Perfect. It’s not like the gov to pass the buck to a corpo.
IMO the resposibility is entirely on IRS. They chose the contractor, they wrote the legal terms and conditions, they vetted them out and they presumably did the due diligence for security.
They also provided them with training, access rights, and general governance over the data.

I'd personally blame 70% of the blame on the IRS, 30% on the contractor. Organizations should not be able to skirt blame by way of contractor IMO. Hope the IRS gets fined for gross negligence and breach of data. (lol)

How many non-background-checked foreign employees work at Accenture on this project and have access to all these files anyway?
I strongly encourage you, without a hint of sarcasm or glib, to file a FOIA request to find out.

https://muckrock.com is my weapon of choice for data liberation, but a letter or email works equally well.

Here’s the problem: government contracting is complicated enough that only a few companies can wade through it and the overhead encourages big general services contracts so you don’t have to repeat that process every time someone wants to setup a Wordpress blog. Those companies put in bids featuring their key staff, who are qualified. That’s who the government meets with and who answers all of the questions.

● **Work task 1**: In the discussion of the IRS and its contractor, what share of the blame does the writer place on the IRS?
● **Work task 2**: Go on with the discussion of the IRS and its contractor from where it stops.

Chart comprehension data
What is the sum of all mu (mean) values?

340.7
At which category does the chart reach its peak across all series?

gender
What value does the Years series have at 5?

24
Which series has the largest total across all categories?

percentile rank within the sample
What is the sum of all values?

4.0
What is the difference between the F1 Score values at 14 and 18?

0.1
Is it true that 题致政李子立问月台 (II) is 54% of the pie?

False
* * *
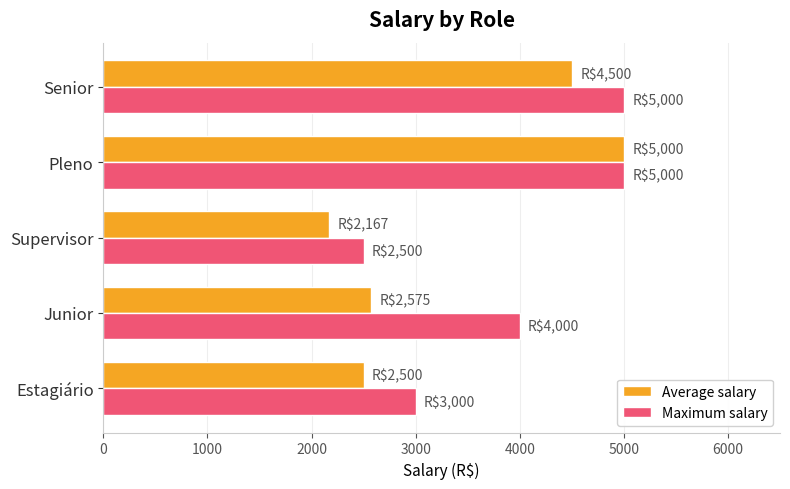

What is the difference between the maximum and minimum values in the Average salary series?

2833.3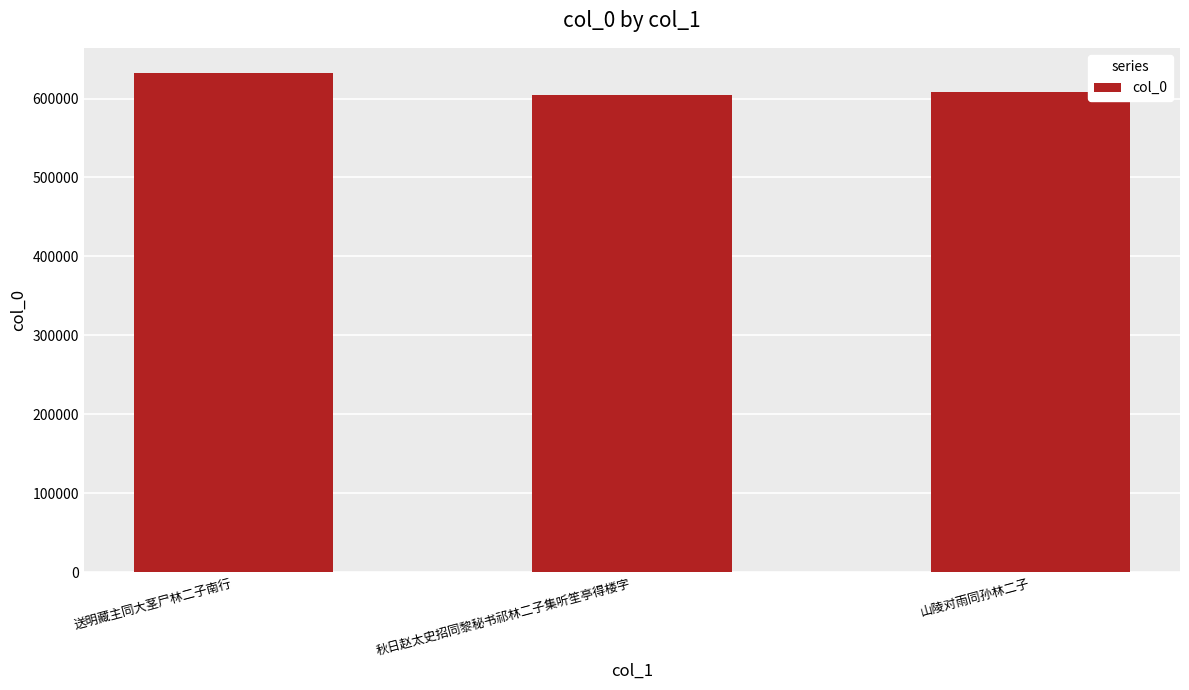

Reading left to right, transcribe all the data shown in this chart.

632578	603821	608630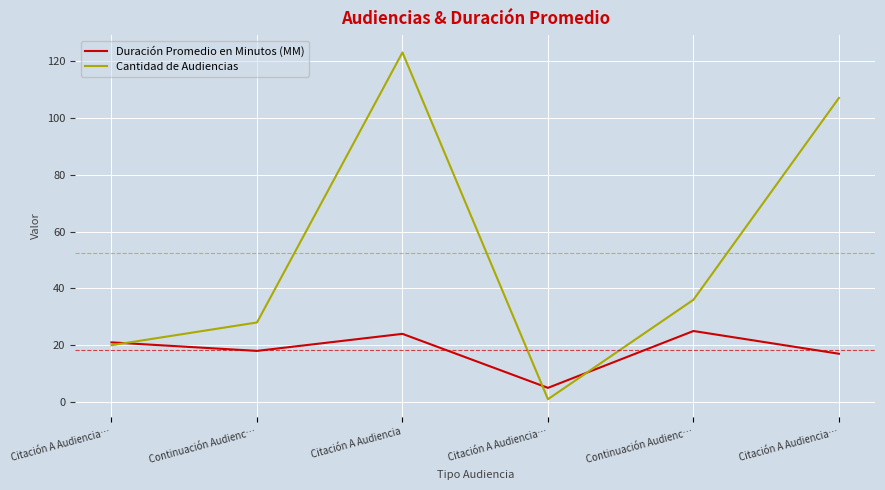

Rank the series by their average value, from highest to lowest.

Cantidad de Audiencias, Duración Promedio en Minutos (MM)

● **Answer 1**: 70%

● **Answer 2**:
Contractors come and go, and the government isn’t supposed to micromanage them - that’s one of the features theoretically making them less expensive than staff - so those qualified people may never be seen after the start of the project, or they might be in some kind of “oversight” capacity where they’re quintuple booked theoretically keeping the much cheaper people doing the actual work from failing too badly.

On the government side, they likely don’t have qualified technical staff (or enough of their time) after years of “cost savings” where every dollar cut from the staff budget corresponds to 2-3 dollars going to contractors. That means that problems will progress further, especially because the contract PM isn’t going to say that the contract developers are doing terribly after months of saying sprint velocity is good. Even if they’re on different contracts, the odds are good they’ve either worked together before or don’t want to rule out future work at the other company.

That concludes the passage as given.